Negli ultimi film Marco Bellocchio ha preso una direzione singolare. Al contrario di quanto accade spesso agli autori in tarda età (una maggiore essenzialità, un’urgenza di comunicare contenuti con un certo disinteresse per le seduzioni formali), il regista ha scatenato una vena affabulatoria, una scioltezza spettacolare, insomma un versante da narratore quasi all’americana, in realtà da sempre presente. Il suo era un cinema “di prosa”, notava Pasolini già all’uscita di Pugni in tasca, ma, aggiungeva, di una prosa mossa, inquieta, “espressionista”. Il suo cinema ha sempre vissuto della tensione tra il racconto e l’improvviso scarto di tono, le aperture visionarie; una tensione che nel periodo ispirato dall’analisi con Massimo Fagioli diventava stridente, vero coacervo di contraddizioni.

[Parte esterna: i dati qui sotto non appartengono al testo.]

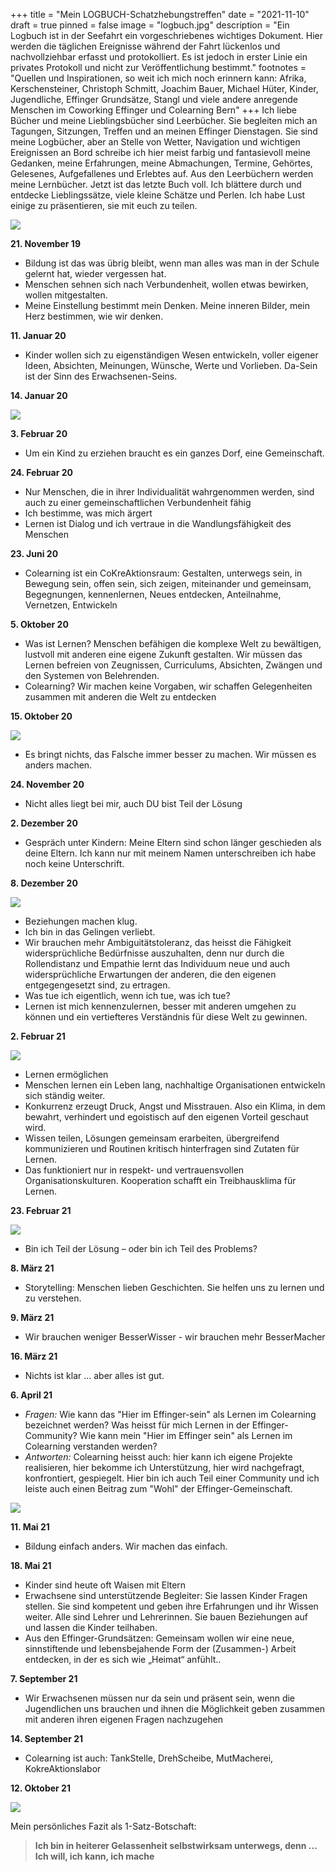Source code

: +++
title = "Mein LOGBUCH-Schatzhebungstreffen"
date = "2021-11-10"
draft = true
pinned = false
image = "logbuch.jpg"
description = "Ein Logbuch ist in der Seefahrt ein vorgeschriebenes wichtiges Dokument. Hier werden die täglichen Ereignisse während der Fahrt lückenlos und nachvollziehbar erfasst und protokolliert. Es ist jedoch in erster Linie ein privates Protokoll und nicht zur Veröffentlichung bestimmt."
footnotes = "Quellen und Inspirationen, so weit ich mich noch erinnern kann: Afrika, Kerschensteiner, Christoph Schmitt, Joachim Bauer, Michael Hüter, Kinder, Jugendliche, Effinger Grundsätze, Stangl und viele andere anregende Menschen im Coworking Effinger und Colearning Bern"
+++
Ich liebe Bücher und meine Lieblingsbücher sind Leerbücher. Sie begleiten mich an Tagungen, Sitzungen, Treffen und an meinen Effinger Dienstagen. Sie sind meine Logbücher, aber an Stelle von Wetter, Navigation und wichtigen Ereignissen an Bord schreibe ich hier meist farbig und fantasievoll meine Gedanken, meine Erfahrungen, meine Abmachungen, Termine, Gehörtes, Gelesenes, Aufgefallenes und Erlebtes auf. Aus den Leerbüchern werden meine Lernbücher. 
Jetzt ist das letzte Buch voll. Ich blättere durch und entdecke Lieblingssätze, viele kleine Schätze und Perlen. Ich habe Lust einige zu präsentieren, sie mit euch zu teilen.

![](bild-logbuch.jpg)

**21. November 19**

* Bildung ist das was übrig bleibt, wenn man alles was man in der Schule gelernt hat, wieder vergessen hat.
* Menschen sehnen sich nach Verbundenheit, wollen etwas bewirken, wollen mitgestalten. 
* Meine Einstellung bestimmt mein Denken. Meine inneren Bilder, mein Herz bestimmen, wie wir denken.

**11. Januar 20**

* Kinder wollen sich zu eigenständigen Wesen entwickeln, voller eigener Ideen, Absichten, Meinungen, Wünsche, Werte und Vorlieben. Da-Sein ist der Sinn des Erwachsenen-Seins.

**14. Januar 20**

![](bild-mach-dich-sichtbar.png)

**3. Februar 20**

* Um ein Kind zu erziehen braucht es ein ganzes Dorf, eine Gemeinschaft.

**24. Februar 20**

* Nur Menschen, die in ihrer Individualität wahrgenommen werden, sind auch zu einer gemeinschaftlichen Verbundenheit fähig
* Ich bestimme, was mich ärgert
* Lernen ist Dialog und ich vertraue in die Wandlungsfähigkeit des Menschen

**23. Juni 20**

* Colearning ist ein CoKreAktionsraum: Gestalten, unterwegs sein, in Bewegung sein, offen sein, sich zeigen, miteinander und gemeinsam, Begegnungen, kennenlernen, Neues entdecken, Anteilnahme, Vernetzen, Entwickeln 

**5. Oktober 20**

* Was ist Lernen? Menschen befähigen die komplexe Welt zu bewältigen, lustvoll mit anderen eine eigene Zukunft gestalten. Wir müssen das Lernen befreien von Zeugnissen, Curriculums, Absichten, Zwängen und den Systemen von Belehrenden. 
* Colearning? Wir machen keine Vorgaben, wir schaffen Gelegenheiten zusammen mit anderen die Welt zu entdecken

**15. Oktober 20**

![](bildung.jpg)

* Es bringt nichts, das Falsche immer besser zu machen. Wir müssen es anders machen.

**24. November 20**

* Nicht alles liegt bei mir, auch DU bist Teil der Lösung

**2. Dezember 20**

* Gespräch unter Kindern: Meine Eltern sind schon länger geschieden als deine Eltern. Ich kann nur mit meinem Namen unterschreiben ich habe noch keine Unterschrift.

**8. Dezember 20**

![](lernen-lernen-leben-lernen.jpg)

* Beziehungen machen klug. 
* Ich bin in das Gelingen verliebt. 
* Wir brauchen mehr Ambiguitätstoleranz, das heisst die Fähigkeit widersprüchliche Bedürfnisse auszuhalten, denn nur durch die Rollendistanz und Empathie lernt das Individuum neue und auch widersprüchliche Erwartungen der anderen, die den eigenen entgegengesetzt sind, zu ertragen.
* Was tue ich eigentlich, wenn ich tue, was ich tue?
* Lernen ist mich kennenzulernen, besser mit anderen umgehen zu können und ein vertiefteres Verständnis für diese Welt zu gewinnen.

**2. Februar 21**

![](ermöglichen.jpg)

* Lernen ermöglichen
* Menschen lernen ein Leben lang, nachhaltige Organisationen entwickeln sich ständig weiter.
* Konkurrenz erzeugt Druck, Angst und Misstrauen. Also ein Klima, in dem bewahrt, verhindert und egoistisch auf den eigenen Vorteil geschaut wird.
* Wissen teilen, Lösungen gemeinsam erarbeiten, übergreifend kommunizieren und Routinen kritisch hinterfragen sind Zutaten für Lernen.
* Das funktioniert nur in respekt- und vertrauensvollen Organisationskulturen. Kooperation schafft ein Treibhausklima für Lernen.

**23. Februar 21**

![](so-oder-so.png)

* Bin ich Teil der Lösung – oder bin ich Teil des Problems?

**8. März 21**

* Storytelling: Menschen lieben Geschichten. Sie helfen uns zu lernen und zu verstehen.

**9. März 21**

* Wir brauchen weniger BesserWisser - wir brauchen mehr BesserMacher

**16. März 21**

* Nichts ist klar … aber alles ist gut.

**6. April 21**

* *Fragen:* Wie kann das "Hier im Effinger-sein" als Lernen im Colearning bezeichnet werden? Was heisst für mich Lernen in der Effinger-Community? Wie kann mein "Hier im Effinger sein" als Lernen im Colearning verstanden werden?
* *Antworten:* Colearning heisst auch: hier kann ich eigene Projekte realisieren, hier bekomme ich Unterstützung, hier wird nachgefragt, konfrontiert, gespiegelt. Hier bin ich auch Teil einer Community und ich leiste auch einen Beitrag zum "Wohl" der Effinger-Gemeinschaft.

![](img_7880-2.jpg)

**11. Mai 21**

* Bildung einfach anders. Wir machen das einfach.

**18. Mai 21**

* Kinder sind heute oft Waisen mit Eltern 
* Erwachsene sind unterstützende Begleiter: Sie lassen Kinder Fragen stellen. Sie sind kompetent und geben ihre Erfahrungen und ihr Wissen weiter. Alle sind Lehrer und Lehrerinnen. Sie bauen Beziehungen auf und lassen die Kinder teilhaben.
* Aus den Effinger-Grundsätzen: Gemeinsam wollen wir eine neue, sinnstiftende und lebensbejahende Form der (Zusammen-) Arbeit entdecken, in der es sich wie „Heimat“ anfühlt.. 

**7. September 21**

* Wir Erwachsenen müssen nur da sein und präsent sein, wenn die Jugendlichen uns brauchen und ihnen die Möglichkeit geben zusammen mit anderen ihren eigenen Fragen nachzugehen

**14. September 21**

* Colearning ist auch: TankStelle, DrehScheibe, MutMacherei, KokreAktionslabor

**12. Oktober 21**

![](kek-2.gif)

Mein persönliches Fazit als 1-Satz-Botschaft:

> **Ich bin in heiterer Gelassenheit selbstwirksam unterwegs, denn ...**\
> **Ich will, ich kann, ich mache**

Adesso Bellocchio sembra essere a suo modo “risolto”, o quantomeno lascia decantare i suoi temi in affreschi controllati, perfino sontuosi, con un vero piacere di raccontare. E i suoi temi emergono in maniera cosciente ma quasi naturale. Come tutti i registi dal mondo definito, non solo sceglie storie che sente proprie, ma tutto quello che tocca sembra diventare parte del suo mondo. Così la vicenda di Buscetta diventava il conflitto tra un individuo animato dal desiderio (uno per cui “fottere è meglio di comandare”) e un mondo di puro potere, e il tradimento come rivendicazione dell’individualità. E in quella di Moro il conflitto tra ideologie e individuo prendeva corpo tra preti, famiglie, matti.